In the First Reading from the Book of 2Maccabees we have an excerpt from the story of The Martyrdom of a Mother and her Seven Sons. This event would have taken place at the time of the Greek occupation of Israel under the ruler Antiochus IV Epiphanes in the 2nd century BCE. As an attempt to unify the territories of his massive conquests, Antiochus was forcefully coercing the people now under Greek rule to conform to his Hellenistic culture which included giving up their religious beliefs.
The details of the story may seem absurd to someone living in our contemporary society – that a mother and her seven sons would suffer torture and execution instead of defying their dietary restriction to consume pork according to the Law given to Moses by God.
However, to this mother and her sons consuming a forbidden food would have meant much more than disobeying one of the commandments of the Lord. It would have meant they were giving up everything that the Law of Moses stood for – their monotheistic belief in the one, true God and the choice of Israel to be a holy nation and beacon to the world. They would have simply become another group among the many pagan nations.
In the face of condemnation, the mother and her sons stay true to their convictions and show very little fear. This is because they firmly believe in a concept that would have given them hope. It is the bodily resurrection of the dead, a relatively late belief in the history of Judaism as found within the Old Testament. Not once during their trials do they waver because they know the truth as confessed with one brother’s dying breath, “The King of the universe will raise us up to live again forever” (2Macc. 7:9).
In the corresponding gospel from Luke the Sadducees, religious leaders who deny the belief in the resurrection, pose a question to Jesus in order to try to trick him in the interpretation of the Law. According to Levirate Marriage (Deut. 25:5-10), if a man dies and leaves his widow childless his brother is required to marry the woman in order to keep her offspring’s property in the family.
In the riddle posed to Jesus the woman loses, perhaps reminiscent of the brothers in the book of Maccabees, seven husbands, none of which produce an heir.
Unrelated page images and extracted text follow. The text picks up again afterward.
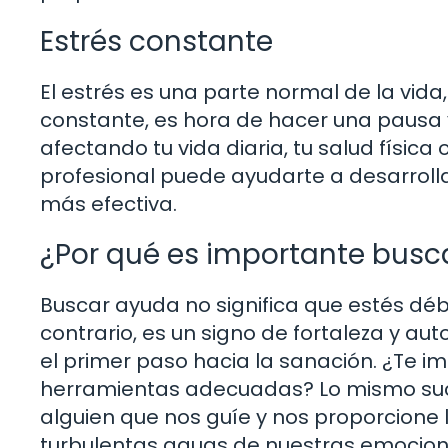
Estrés constante
El estrés es una parte normal de la vi
constante, es hora de hacer una pausa y 
afectando tu vida diaria, tu salud física
profesional puede ayudarte a desarroll
más efectiva.
¿Por qué es importante busc
Buscar ayuda no significa que estés dé
contrario, es un signo de fortaleza y a
el primer paso hacia la sanación. ¿Te im
herramientas adecuadas? Lo mismo suc
alguien que nos guíe y nos proporcione
turbulentas aguas de nuestras emocion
The Sadducees ask Jesus: “Now at the resurrection whose wife will that woman be?” (Lk. 20:33a). In their denial of the resurrection, the Sadducees falsely assume that the rules of life on earth will govern the conditions of the afterlife.
Jesus corrects their misunderstanding: “Those who are deemed worthy to attain to the coming age and to the resurrection of the dead neither marry nor are given to marriage…for they are like angels” (Lk. 20:35-36a). This is not to say that in the coming age we will not enjoy the relationships that we have had with our spouses, other family members, or friends. Rather there will be no need for concern over legal rights and property ownership.
In our glorified spiritual bodies of the resurrection there will be no such worries over the things of the physical world. And of the three things that remain – faith, hope, and love (1Cor. 13:13) – neither will faith nor hope be needed, for all things will be realized through Christ. The only thing that will remain is love. This is the truth of the resurrection that the brothers of 2Maccabees believe as they face death and which Jesus promises us is in the gospel.